Tarnutzer Alexander A, Koohi Nehzat, Lee Sun-Uk, Kaski Diego
Neurology, Cantonal Hospital of Baden, 5404 Baden, Switzerland.
Faculty of Medicine, University of Zurich, 8006 Zurich, Switzerland.
Brain Sci. 2025 Jan 9;15(1):55. doi: 10.3390/brainsci15010055.
Acute vertigo or dizziness is a frequent presentation to the emergency department (ED), making up between 2.1% and 4.4% of all consultations. Given the nature of the ED where the priority is triage, diagnostic delays and misdiagnoses are common, with as many as a third of vertebrobasilar strokes presenting with acute vertigo or dizziness being missed. Here, we review diagnostic errors identified in the evaluation and treatment of the acutely dizzy patient and discuss strategies to overcome them. Lessons learned include focusing on structured history taking, asking about timing and triggers to inform a targeted examination, assessing subtle ocular motor findings (e.g., by use of HINTS(+)), and avoiding overreliance on brain imaging (including early magnetic resonance imaging including diffusion-weighted sequences [DWI-MRI]). Importantly, up to 20% of DWI-MRI may be false negatives if obtained within the first 24-48 h after symptom onset. Likewise, overreliance on focal neurologic findings to confirm a stroke diagnosis should be avoided because isolated dizziness, vertigo, or even unsteadiness may be the only symptoms in some patients with vertebrobasilar stroke. Furthermore, in patients with triggered episodic vestibular symptoms provocation maneuvers should be preferred over HINTS(+), and a potential diagnosis of stroke should not be immediately dismissed in younger patients presenting with a headache (where migraine may be more common), but the possibility of a vertebral artery dissection should be further evaluated. Importantly, moderate training of non-experts allows for significant improvement in diagnostic accuracy in the acutely dizzy patient and thus should be prioritized.
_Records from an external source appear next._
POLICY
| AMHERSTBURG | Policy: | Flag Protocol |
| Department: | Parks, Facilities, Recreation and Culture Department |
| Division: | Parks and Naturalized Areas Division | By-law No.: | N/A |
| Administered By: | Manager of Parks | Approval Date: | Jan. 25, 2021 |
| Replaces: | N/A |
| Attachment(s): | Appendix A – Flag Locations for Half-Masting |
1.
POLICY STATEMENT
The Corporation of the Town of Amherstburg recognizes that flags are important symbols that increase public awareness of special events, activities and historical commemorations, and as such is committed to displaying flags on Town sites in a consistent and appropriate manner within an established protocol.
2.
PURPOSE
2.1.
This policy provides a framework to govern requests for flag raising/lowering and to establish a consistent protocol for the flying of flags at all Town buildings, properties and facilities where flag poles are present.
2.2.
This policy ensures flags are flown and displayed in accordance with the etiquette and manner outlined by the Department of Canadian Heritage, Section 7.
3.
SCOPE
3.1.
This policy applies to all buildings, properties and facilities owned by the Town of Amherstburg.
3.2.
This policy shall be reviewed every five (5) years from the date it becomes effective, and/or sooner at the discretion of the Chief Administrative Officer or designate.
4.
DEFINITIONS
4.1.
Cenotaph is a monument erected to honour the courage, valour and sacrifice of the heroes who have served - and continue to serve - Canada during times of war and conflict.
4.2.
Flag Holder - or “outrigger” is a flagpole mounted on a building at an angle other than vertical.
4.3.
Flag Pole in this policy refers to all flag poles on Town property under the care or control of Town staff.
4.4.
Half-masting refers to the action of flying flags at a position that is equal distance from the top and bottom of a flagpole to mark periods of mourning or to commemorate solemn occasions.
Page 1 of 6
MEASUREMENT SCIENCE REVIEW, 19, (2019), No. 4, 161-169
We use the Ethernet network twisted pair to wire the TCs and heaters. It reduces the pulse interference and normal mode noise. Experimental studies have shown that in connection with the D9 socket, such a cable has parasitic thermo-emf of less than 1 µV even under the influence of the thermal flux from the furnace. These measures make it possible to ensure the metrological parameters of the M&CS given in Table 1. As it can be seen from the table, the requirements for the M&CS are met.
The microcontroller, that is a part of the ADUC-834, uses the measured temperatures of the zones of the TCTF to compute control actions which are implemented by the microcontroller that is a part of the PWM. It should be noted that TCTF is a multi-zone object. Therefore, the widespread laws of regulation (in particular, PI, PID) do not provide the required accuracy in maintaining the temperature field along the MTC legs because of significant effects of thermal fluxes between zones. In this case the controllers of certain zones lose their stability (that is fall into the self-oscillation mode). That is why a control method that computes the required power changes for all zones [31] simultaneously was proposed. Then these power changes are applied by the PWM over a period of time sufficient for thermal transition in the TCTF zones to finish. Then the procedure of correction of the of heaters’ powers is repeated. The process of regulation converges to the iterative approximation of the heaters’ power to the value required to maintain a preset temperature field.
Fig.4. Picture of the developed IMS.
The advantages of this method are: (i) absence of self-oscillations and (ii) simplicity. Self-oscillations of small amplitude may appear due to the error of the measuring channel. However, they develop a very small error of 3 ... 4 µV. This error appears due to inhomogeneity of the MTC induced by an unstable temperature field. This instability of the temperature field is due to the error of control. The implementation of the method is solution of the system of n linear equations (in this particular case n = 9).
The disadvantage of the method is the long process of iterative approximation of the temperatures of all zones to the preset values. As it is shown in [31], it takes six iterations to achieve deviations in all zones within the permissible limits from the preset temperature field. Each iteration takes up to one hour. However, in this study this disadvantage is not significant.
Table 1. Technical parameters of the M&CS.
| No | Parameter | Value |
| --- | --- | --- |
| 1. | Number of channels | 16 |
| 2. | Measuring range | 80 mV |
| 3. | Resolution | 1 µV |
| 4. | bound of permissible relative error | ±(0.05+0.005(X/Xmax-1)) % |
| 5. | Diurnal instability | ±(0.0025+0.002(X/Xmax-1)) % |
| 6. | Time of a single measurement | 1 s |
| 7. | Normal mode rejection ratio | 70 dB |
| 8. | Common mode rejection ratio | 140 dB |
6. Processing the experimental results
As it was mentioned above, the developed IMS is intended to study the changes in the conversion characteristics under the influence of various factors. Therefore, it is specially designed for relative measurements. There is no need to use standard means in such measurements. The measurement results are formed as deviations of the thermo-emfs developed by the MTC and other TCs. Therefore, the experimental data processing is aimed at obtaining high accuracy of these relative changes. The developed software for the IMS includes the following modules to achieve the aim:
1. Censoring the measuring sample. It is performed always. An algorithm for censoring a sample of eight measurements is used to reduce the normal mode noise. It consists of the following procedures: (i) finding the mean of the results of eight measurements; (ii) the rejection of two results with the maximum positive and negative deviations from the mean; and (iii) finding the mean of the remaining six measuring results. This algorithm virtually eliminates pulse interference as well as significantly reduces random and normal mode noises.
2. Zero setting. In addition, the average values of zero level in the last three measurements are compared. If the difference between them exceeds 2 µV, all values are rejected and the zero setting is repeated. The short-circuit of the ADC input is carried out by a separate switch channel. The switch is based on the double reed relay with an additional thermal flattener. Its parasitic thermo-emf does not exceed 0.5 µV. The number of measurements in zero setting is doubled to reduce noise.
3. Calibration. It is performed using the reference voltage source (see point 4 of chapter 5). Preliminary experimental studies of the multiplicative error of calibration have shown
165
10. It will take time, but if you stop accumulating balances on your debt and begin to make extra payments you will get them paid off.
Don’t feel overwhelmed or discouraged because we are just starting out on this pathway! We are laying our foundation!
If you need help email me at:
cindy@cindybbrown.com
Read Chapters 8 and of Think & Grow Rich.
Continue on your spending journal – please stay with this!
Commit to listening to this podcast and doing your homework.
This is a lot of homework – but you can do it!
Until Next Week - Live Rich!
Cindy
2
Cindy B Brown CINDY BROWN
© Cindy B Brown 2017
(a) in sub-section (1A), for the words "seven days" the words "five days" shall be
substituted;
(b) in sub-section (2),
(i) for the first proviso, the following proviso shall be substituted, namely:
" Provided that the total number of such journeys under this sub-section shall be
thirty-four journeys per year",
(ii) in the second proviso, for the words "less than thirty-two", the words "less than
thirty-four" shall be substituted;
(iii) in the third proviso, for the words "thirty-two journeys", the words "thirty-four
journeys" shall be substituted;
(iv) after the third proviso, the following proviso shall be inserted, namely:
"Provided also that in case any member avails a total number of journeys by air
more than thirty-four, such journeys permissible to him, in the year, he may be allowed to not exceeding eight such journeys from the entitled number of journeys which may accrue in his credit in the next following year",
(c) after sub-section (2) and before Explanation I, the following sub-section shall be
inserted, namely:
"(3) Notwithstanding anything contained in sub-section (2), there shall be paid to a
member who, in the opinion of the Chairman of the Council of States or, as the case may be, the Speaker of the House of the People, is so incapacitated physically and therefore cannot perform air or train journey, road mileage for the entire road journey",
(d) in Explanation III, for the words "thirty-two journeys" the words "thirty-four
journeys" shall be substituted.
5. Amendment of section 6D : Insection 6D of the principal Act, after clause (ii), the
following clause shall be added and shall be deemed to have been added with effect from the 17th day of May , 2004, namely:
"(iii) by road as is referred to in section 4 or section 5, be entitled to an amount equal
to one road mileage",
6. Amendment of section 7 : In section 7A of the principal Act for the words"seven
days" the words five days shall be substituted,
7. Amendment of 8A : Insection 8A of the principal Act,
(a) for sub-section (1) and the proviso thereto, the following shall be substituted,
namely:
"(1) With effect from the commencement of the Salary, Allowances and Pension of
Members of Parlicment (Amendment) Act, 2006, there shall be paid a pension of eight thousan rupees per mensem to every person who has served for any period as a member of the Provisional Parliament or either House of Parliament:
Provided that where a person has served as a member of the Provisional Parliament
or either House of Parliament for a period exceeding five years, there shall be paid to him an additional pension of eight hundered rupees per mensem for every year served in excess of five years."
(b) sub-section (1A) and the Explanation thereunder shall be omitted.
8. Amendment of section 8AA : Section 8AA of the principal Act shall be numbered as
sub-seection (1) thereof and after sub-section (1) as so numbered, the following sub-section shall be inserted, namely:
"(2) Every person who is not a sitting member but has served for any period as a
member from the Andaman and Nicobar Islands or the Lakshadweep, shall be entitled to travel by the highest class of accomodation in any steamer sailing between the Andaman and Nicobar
急性眩晕或头晕是急诊科常见的就诊症状,占所有会诊病例的2.1%至4.4%。鉴于急诊科的性质,其首要任务是分诊,诊断延迟和误诊很常见,多达三分之一的椎基底动脉卒中患者表现为急性眩晕或头晕,但被漏诊。在此,我们回顾了在急性头晕患者评估和治疗中发现的诊断错误,并讨论了克服这些错误的策略。吸取的经验教训包括注重结构化病史采集,询问发作时间和诱因以指导有针对性的检查,评估细微的眼动表现(例如,通过使用HINTS(+)),以及避免过度依赖脑部成像(包括早期磁共振成像,包括弥散加权序列[DWI-MRI])。重要的是,如果在症状发作后的最初24至48小时内进行DWI-MRI检查,高达20%的结果可能为假阴性。同样,应避免过度依赖局灶性神经系统表现来确诊卒中,因为在一些椎基底动脉卒中患者中,孤立的头晕、眩晕甚至不稳可能是唯一的症状。此外,对于有诱发性发作性前庭症状的患者,应优先进行激发试验而非HINTS(+)检查,对于出现头痛的年轻患者(偏头痛可能更常见),不应立即排除卒中的潜在诊断,而应进一步评估椎动脉夹层的可能性。重要的是,对非专家进行适度培训可显著提高急性头晕患者的诊断准确性,因此应优先考虑。